* [EXERCISE TASKS]:
[1] According to the SwiftUI state article, what is one quiet source of SwiftUI chaos?
[2] Extract the portion of the SwiftUI state article between "case completed(receipt: Receipt)" and "entire feature model.", inclusive.
[3] Extend the SwiftUI state-management article, starting after the last line it shows.
[Opening EXTRACTED TEXT section]
If a computed property reads half the world, it becomes a wide dependency surface. But that is still usually easier to control than synchronizing duplicate stored values.
9. Make invalid states hard to represent
One quiet source of SwiftUI chaos is modeling state with loose optional bags.
For example:
struct CheckoutState {
var selectedPlan: Plan?
var isPaying = false
var paymentError: String?
var receipt: Receipt?
}
Now the model can represent all kinds of nonsense:
isPaying == trueandreceipt != nilpaymentError != nilandreceipt != nil- no selected plan but payment in progress
You can paper over that with UI conditionals. You can also create the mess more honestly and then spend less time cleaning it.
Prefer states that encode the allowed situations:
enum CheckoutState {
case selectingPlan(selected: Plan?)
case paying(plan: Plan)
case failed(plan: Plan, message: String)
case completed(receipt: Receipt)
}
This is not purity theater.
It is bug prevention.
When invalid states are impossible, SwiftUI usually stops looking moody and starts looking consistent.
10. Pass snapshots down the tree more often than models
A view that renders a row usually does not need access to the entire feature model.
It needs a handful of values.
Pass those values.
struct MessageRow: View {
let title: String
let preview: String
let isUnread: Bool
var body: some View {
VStack(alignment: .leading, spacing: 4) {
Text(title)
[Closing EXTRACTED TEXT section]
[Opening DATA RECORDS section]
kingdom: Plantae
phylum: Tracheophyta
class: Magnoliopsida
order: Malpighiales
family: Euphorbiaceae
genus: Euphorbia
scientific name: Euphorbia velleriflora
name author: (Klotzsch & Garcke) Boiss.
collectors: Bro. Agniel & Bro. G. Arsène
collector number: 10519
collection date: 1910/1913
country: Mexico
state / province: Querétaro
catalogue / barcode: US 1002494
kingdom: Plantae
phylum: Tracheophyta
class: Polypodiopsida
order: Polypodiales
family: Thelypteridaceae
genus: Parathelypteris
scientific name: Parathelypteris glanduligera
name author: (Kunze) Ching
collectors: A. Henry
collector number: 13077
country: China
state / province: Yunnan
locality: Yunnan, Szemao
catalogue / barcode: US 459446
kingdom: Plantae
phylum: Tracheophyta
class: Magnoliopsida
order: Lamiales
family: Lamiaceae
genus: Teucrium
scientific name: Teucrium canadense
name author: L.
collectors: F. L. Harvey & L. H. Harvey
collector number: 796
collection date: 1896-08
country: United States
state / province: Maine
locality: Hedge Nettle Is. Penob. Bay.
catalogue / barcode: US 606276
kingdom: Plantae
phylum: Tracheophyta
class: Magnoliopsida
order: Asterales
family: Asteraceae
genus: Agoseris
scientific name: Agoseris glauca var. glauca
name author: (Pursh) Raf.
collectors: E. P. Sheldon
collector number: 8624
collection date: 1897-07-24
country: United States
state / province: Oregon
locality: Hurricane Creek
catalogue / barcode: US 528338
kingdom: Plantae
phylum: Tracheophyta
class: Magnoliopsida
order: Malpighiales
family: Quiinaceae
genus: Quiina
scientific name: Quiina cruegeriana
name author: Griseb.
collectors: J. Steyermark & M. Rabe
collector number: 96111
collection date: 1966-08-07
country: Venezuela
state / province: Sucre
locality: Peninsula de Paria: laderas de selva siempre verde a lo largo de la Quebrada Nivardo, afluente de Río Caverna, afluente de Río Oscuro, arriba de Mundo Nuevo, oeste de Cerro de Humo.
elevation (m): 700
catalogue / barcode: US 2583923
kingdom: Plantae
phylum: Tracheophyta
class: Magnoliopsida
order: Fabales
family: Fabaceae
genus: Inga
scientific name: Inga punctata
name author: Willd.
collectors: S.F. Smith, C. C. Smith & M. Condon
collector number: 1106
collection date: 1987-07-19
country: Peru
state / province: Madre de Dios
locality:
[Closing DATA RECORDS section]
* [TASK-BY-TASK RESULTS]:
[1] Modeling state with loose optional bags.

[2]
case completed(receipt: Receipt)
}
This is not purity theater.
It is bug prevention.
When invalid states are impossible, SwiftUI usually stops looking moody and starts looking consistent.
10. Pass snapshots down the tree more often than models
A view that renders a row usually does not need access to the entire feature model.

[3]
.font(.headline)
Text(preview)
.font(.subheadline)
.foregroundStyle(.secondary)
}
.fontWeight(isUnread ? .semibold : .regular)
}
}
This does a few helpful things:
- narrows dependencies
- reduces accidental reads from shared models
- improves previews and tests
- makes row identity and diffing easier to reason about
You do not need a crusade against passing models.
You just need to stop doing it by default.
11. Navigation and presentation state need ownership too
Sheets, alerts, destinations, and navigation paths are state.
Teams treat them as plumbing and then wonder why presentation bugs multiply.
A few rules make this calmer:
- one layer owns a given navigation decision
- presentation state should map to product concepts, not random booleans
- pending routes should survive async prerequisites intentionally
For example, this is often too loose:
showPaywall = trueselectedArticleID = "123"showLogin = false
What does that combination mean exactly? Who wins if two become true together? Who clears them after completion?
A more honest shape is often an enum:
enum ActiveModal: Identifiable {
case paywall(source: PaywallSource)
case login(continuation: ProtectedRoute)
var id: String {
switch self {
case .paywall:
"paywall"
case .login:
"login"
}
}
}
Again: fewer combinations, fewer surprises.
12. The smell to watch for: state that moves without a clear event
When a UI update feels surprising, ask one blunt question:
what exact event caused this state change?
If the answer is fuzzy, the model is usually fuzzy too.
Healthy feature state tends to have a readable event story:
- user tapped retry
- refresh task started
- response succeeded
- selection changed
- save completed
- route resolved
Unhealthy state models sound like this:
- the task callback did something
- the view appeared again
- the child updated the parent somehow
- Observation fired
- SwiftUI re-rendered weirdly
No.
Framework behavior matters, but vague event ownership is usually the larger problem.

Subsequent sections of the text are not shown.